The present study points out that patients who received B-TACE had a significantly lower retreatment rate within the first 6 months as compared to patients receiving cTACE/DEM-TACE; this significant difference was also maintained after PSM. The high rate of complete response after B-TACE and, hence, the reduced need for retreatment has also recently been suggested as an alternative rescue therapy for HCC refractory to repeated cTACE [52]. In a retrospective analysis [52] of B-TACE treatment of residual or recurrent HCC after cTACE, B-TACE had a 100% OR according to the mRECIST criteria (a 75% CR and a 25% PR); time to progression was significantly longer as compared to that of the last cTACE (median 4.4 vs. 2.7 months).

The present study has some limitations. The first is related to the retrospective analysis of the data collection which included a wide range of tumour sizes; however, PSM attempted to overcome this limitation. The second may derive from the inclusion of both cTACE and DEM-TACE; however, the Authors felt that an increase in the study population compensated for this since equivalent results of both methods had, for the most part, been demonstrated. Another limitation could be related to selection bias since the patients were selected to receive B-TACE or non-B-TACE during routine clinical practice, resulting in a variability of tumour burden and results; however, PSM compensated for this limitation. Nevertheless, the inclusion of all patients eligible for TACE in this study and the liberal assessment protocols gave a realistic representation of current TACE practice.

To confirm these promising retrospective matched cohort results, future multicentric randomised controlled trials are warranted, focusing on specific and clinically relevant outcomes, and eventually being stratified for tumour size in order to better refine the patient selection criteria for B-TACE.

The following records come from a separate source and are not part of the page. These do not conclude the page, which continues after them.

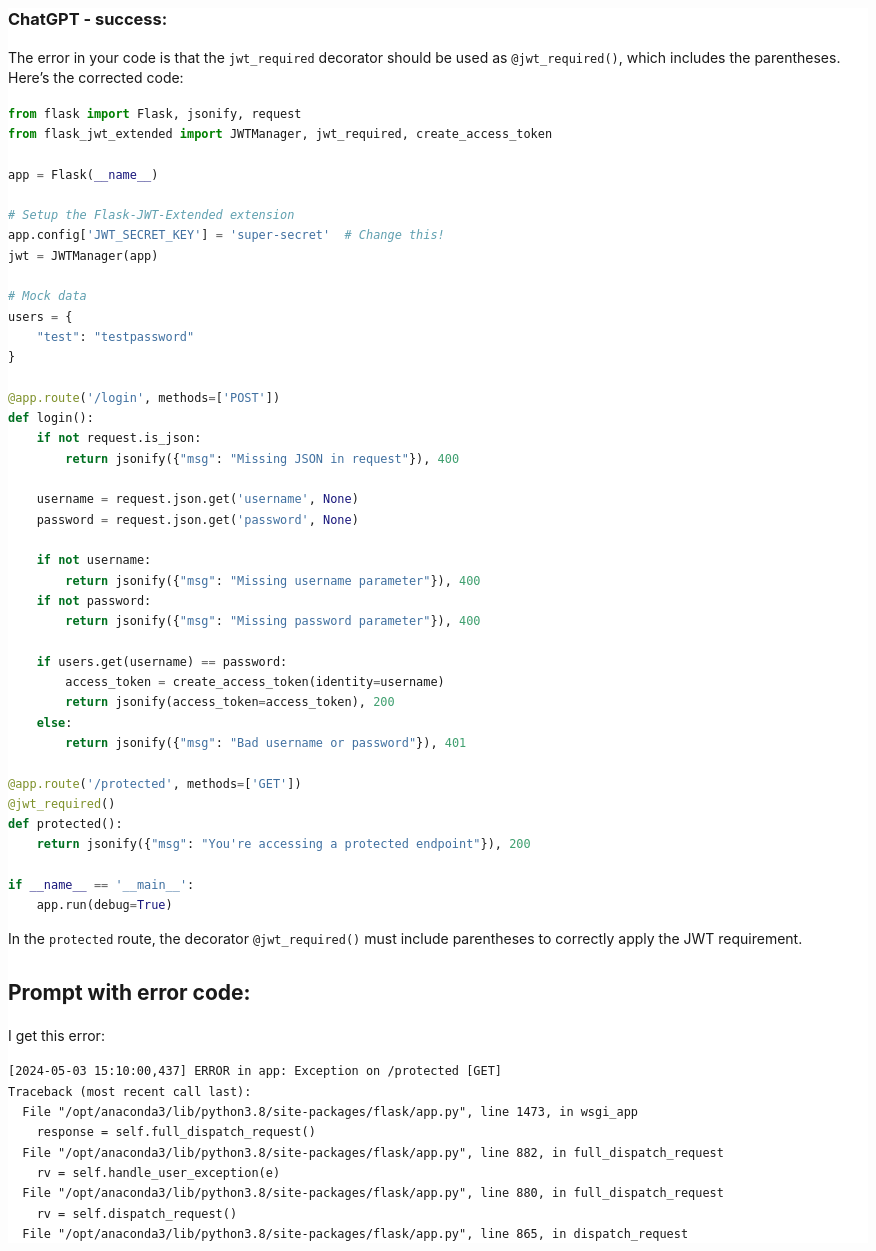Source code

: ### ChatGPT - success: ###
The error in your code is that the `jwt_required` decorator should be used as `@jwt_required()`, which includes the parentheses. Here’s the corrected code:

```python
from flask import Flask, jsonify, request
from flask_jwt_extended import JWTManager, jwt_required, create_access_token

app = Flask(__name__)

# Setup the Flask-JWT-Extended extension
app.config['JWT_SECRET_KEY'] = 'super-secret'  # Change this!
jwt = JWTManager(app)

# Mock data
users = {
    "test": "testpassword"
}

@app.route('/login', methods=['POST'])
def login():
    if not request.is_json:
        return jsonify({"msg": "Missing JSON in request"}), 400

    username = request.json.get('username', None)
    password = request.json.get('password', None)

    if not username:
        return jsonify({"msg": "Missing username parameter"}), 400
    if not password:
        return jsonify({"msg": "Missing password parameter"}), 400

    if users.get(username) == password:
        access_token = create_access_token(identity=username)
        return jsonify(access_token=access_token), 200
    else:
        return jsonify({"msg": "Bad username or password"}), 401

@app.route('/protected', methods=['GET'])
@jwt_required()
def protected():
    return jsonify({"msg": "You're accessing a protected endpoint"}), 200

if __name__ == '__main__':
    app.run(debug=True)
```

In the `protected` route, the decorator `@jwt_required()` must include parentheses to correctly apply the JWT requirement.

## Prompt with error code: ##
I get this error:
```
[2024-05-03 15:10:00,437] ERROR in app: Exception on /protected [GET]
Traceback (most recent call last):
  File "/opt/anaconda3/lib/python3.8/site-packages/flask/app.py", line 1473, in wsgi_app
    response = self.full_dispatch_request()
  File "/opt/anaconda3/lib/python3.8/site-packages/flask/app.py", line 882, in full_dispatch_request
    rv = self.handle_user_exception(e)
  File "/opt/anaconda3/lib/python3.8/site-packages/flask/app.py", line 880, in full_dispatch_request
    rv = self.dispatch_request()
  File "/opt/anaconda3/lib/python3.8/site-packages/flask/app.py", line 865, in dispatch_request
```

B-TACE is safe and effective, achieving higher CR rates for treating HCCs when compared to non-B-TACE (either cTACE or DEM-TACE) which perform similarly under balloon occlusion. Patients undergoing B-TACE have a significantly lower retreatment rate within the first 6 months, but higher PES rates. A higher CR rate allows for better tumour control and possible prolonged survival.